Cytoplasmic morphology weaver (wv) mouse cerebellar neurons at the culture substratum.

The purpose of this study was to determine the structural basis for the hypermotility and impaired growth cone elongation of the homozygous weaver (wv/wv) mouse cerebellar granule cell neurons in culture. Two-day cultures of dissociated week-old normal (+/+) and wv/wv cerebellum were processed for electron microscopy of intact cells and cytoskeleton. Serial sections parallel to and starting from the substrate were examined. Fine-caliber neurites of normal granule cells are packed with parallel arrays of microtubules at all levels. Microfilament-packed microspikes are present at substrate level emanating from a cortical microfilament lattice at the terminus of neurites of varying length.
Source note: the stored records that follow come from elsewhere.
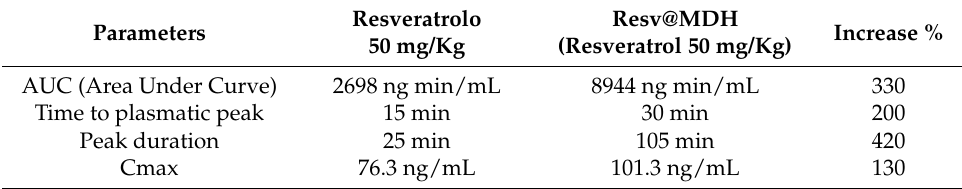
Figure 5. Pharmacokinetic profiles of resveratrol after oral administration in rabbits. Groups of 4 animals each were treated with resveratrol (50 mg/Kg of pure resveratrol versus Resv@MDH). Blood samples taken at 0, 5, 15, 30, 45, 90, 120 and 180 min. Table 2. Pharmacokinetic parameters of oral administration of 50 mg/Kg of resveratrol from pure resveratrol and from Resv@MDH.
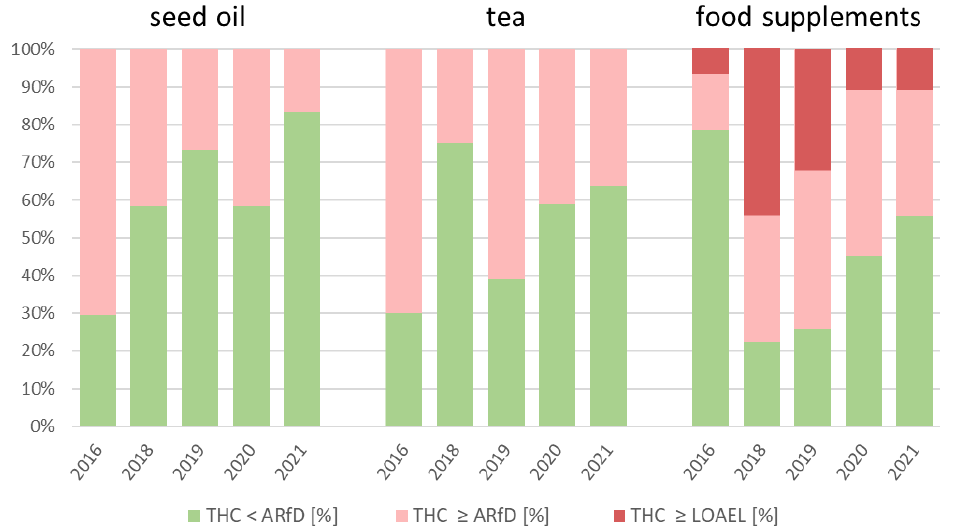
Figure 4. Percentage of the total number of samples with a daily intake of ∆ 9 -tetrahydrocannabinol (THC) exceeding the acute reference dose (ARfD) and lowest observed adverse effect level (LOAEL) for a person with a body weight of 70 kg, assuming the daily consumption shown in Table 2 for hemp tea, hemp seed oil, and hemp food supplements.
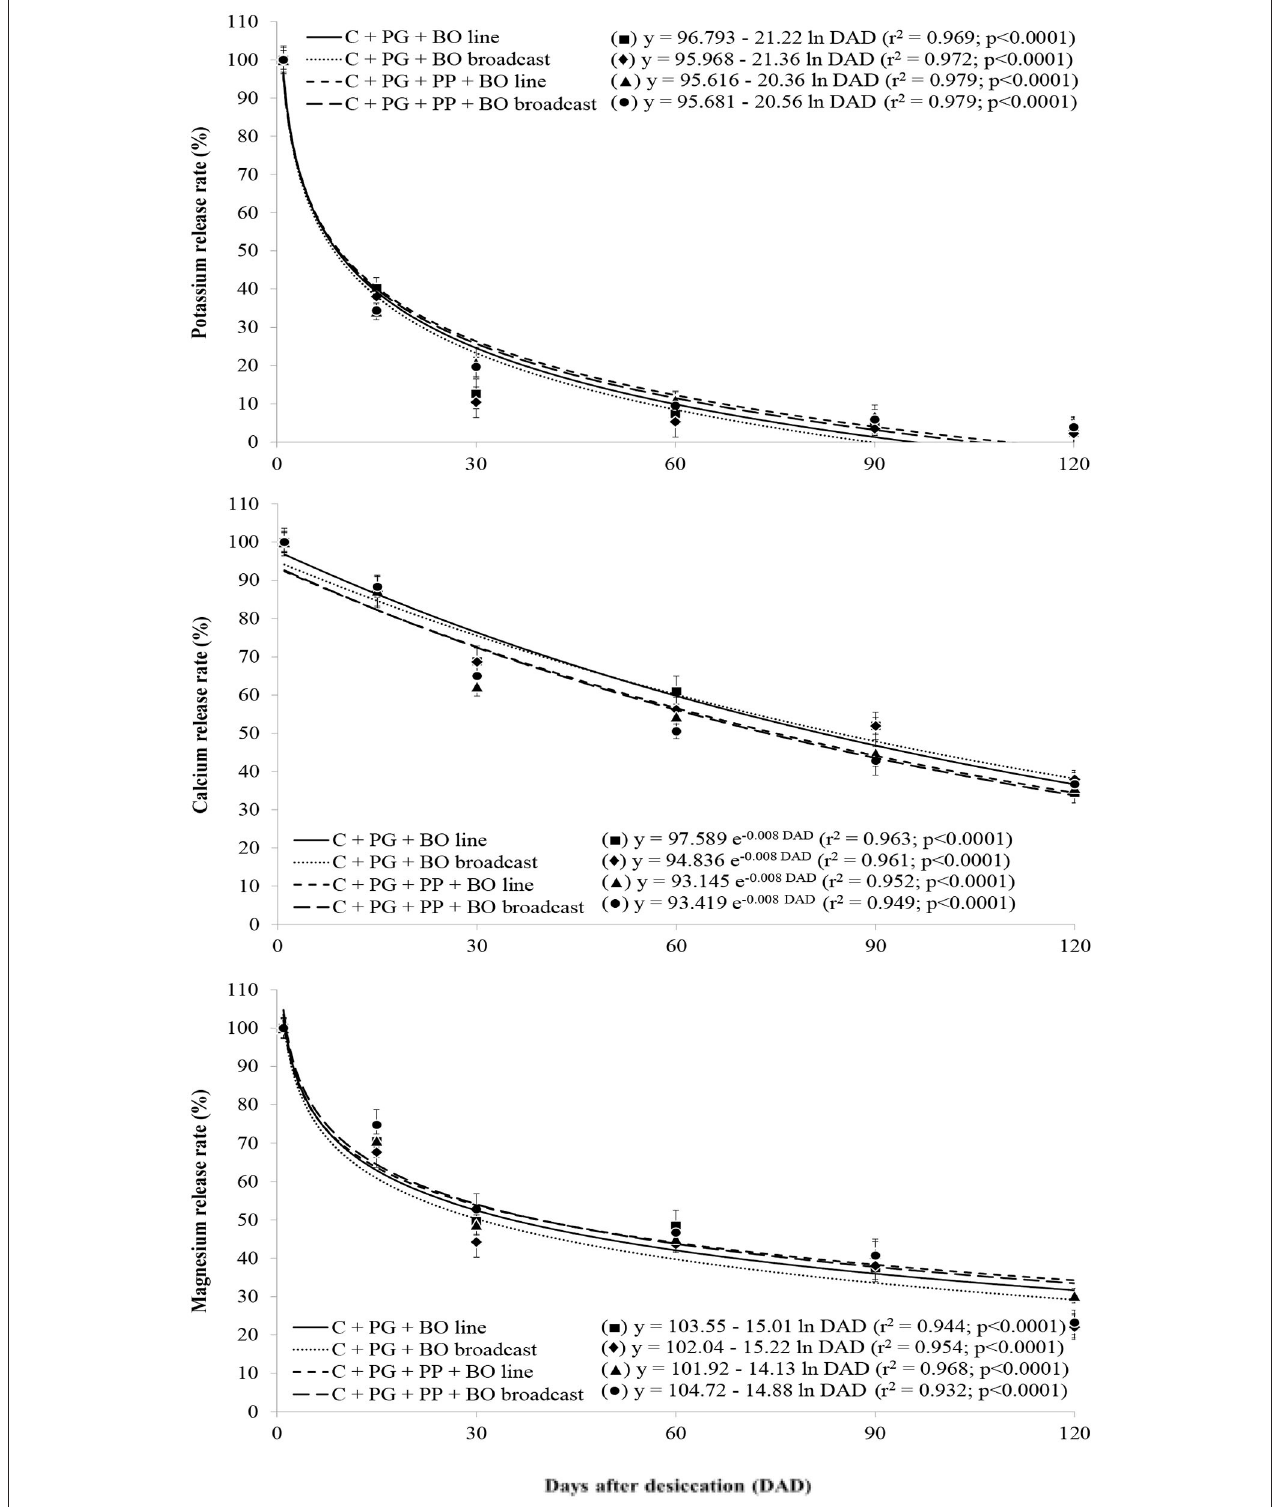
FIGURE 2 | Release rate of potassium, calcium, and magnesium in palisade grass (PG) intercropped with corn (C) and with corn and pigeon pea (PP) to silage with black oat (BO) oversown in lines and broadcast after grazing by lambs as a function of days after desiccation (mean of three growing seasons). Values are the mean of 12 replicates, and the associated error bar is ± 1 SE. Days after desiccation (DAD): days after pasture and weed desiccation with glyphosate herbicide, after grazing by lambs.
Homozygous weaver granule cells at substrate level have lateral cytoplasmic extensions along the neurite. Microtubules that curve throughout the neurite are separated by cytoplasm. The lateral extensions and growth cone cytoplasmic projections contain microfilaments and occasionally microtubules. Microfilament-packed microspikes are not observed. Immunofluorescent detection of actin confirms the ultrastructural picture. A hallmark of the wv/wv cytopathology is the presence of large numbers of coated vesicles throughout the neurite shaft at the cell-substratum interface. These are rare at similar locations in +/+ neurites. We hypothesize that reduced tension in the growth cone and neurite owing to the presence of lateral extensions and absence of stable microspikes are responsible for the impaired elongation and hypermotility of mutant neurons.